All coffee is easily damaged by frost (one night below 0°C can cause extensive defoliation), and this is a risk in southern Brazil, or closer to the Equator, at altitudes of 2000 metres.

In general, coffee needs an annual rainfall of 1500 to 3000 mm, arabica generally requiring less, and the rainfall pattern is important for growth, budding and flowering.

Whereas robusta coffee can be grown between sea-level and about 800 metres, arabica does best at higher altitudes and is often grown in hilly areas. All coffee needs good drainage, but it can grow on soils of different depths, pH and mineral content, given suitable applications of fertilizer.

Coffee seedling
in nursery

The two main coffee production systems are known as 'shade-grown' and 'full-sun' coffee. Full-sun coffee (also called 'technified' coffee) tends to be monocropped robusta coffee, as often seen in Brazil. Shade-grown coffee is grown under taller trees, which can consist of other economic crops such as bananas and pepper, and tends to be arabica coffee.

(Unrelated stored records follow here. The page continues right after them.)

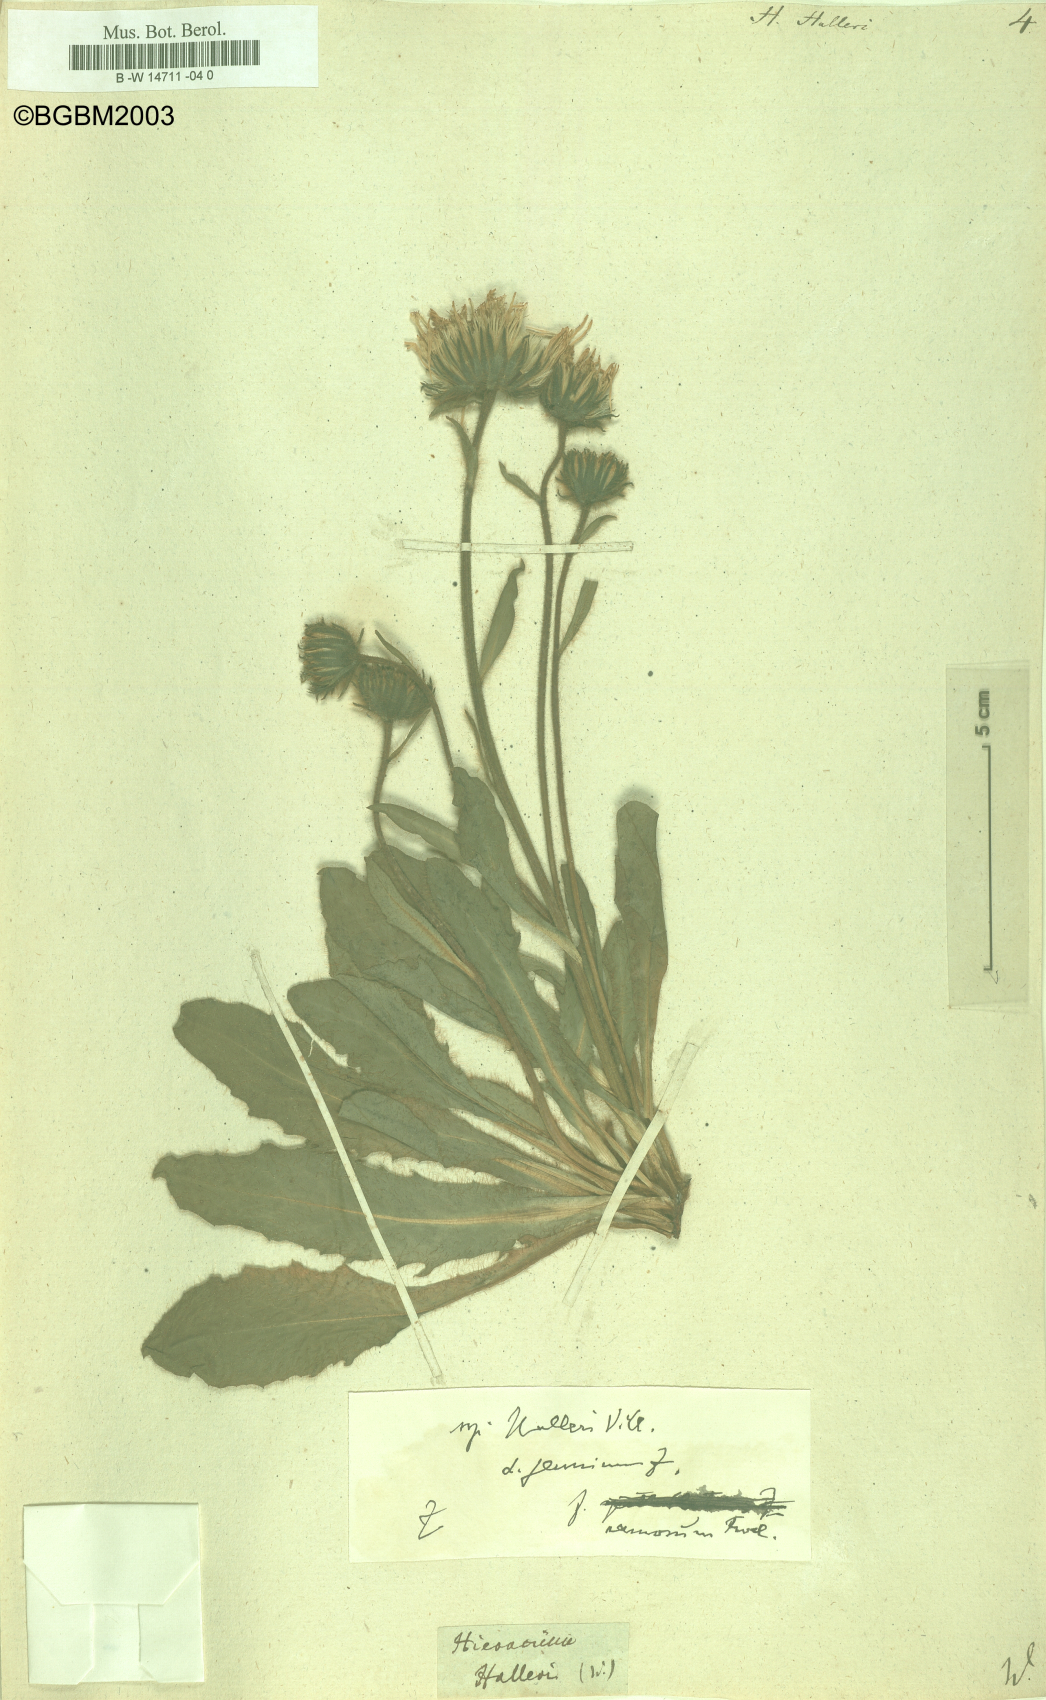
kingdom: Plantae
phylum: Tracheophyta
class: Magnoliopsida
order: Asterales
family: Asteraceae
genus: Hieracium
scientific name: Hieracium halleri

However, farmers employ a variety of techniques when growing their coffee depending on prevailing economic, farm-specific and microclimatic factors.

The first harvest of a newly-planted coffee tree usually takes place after two years, but optimal yields are only reached some two to three years later. Trees will continue to produce high quality beans for up to 20 years, which is then followed by a further 20 years of declining quality production (van Djik et al. 1998).

Coffee is produced in about 80 tropical and sub-tropical countries, and some 10.6 million hectares are currently under coffee production. More than 50% of global coffee production comes from holdings of less than 5 hectares (Clay, 2004), thus indicating the importance of the crop to smallholder farmers.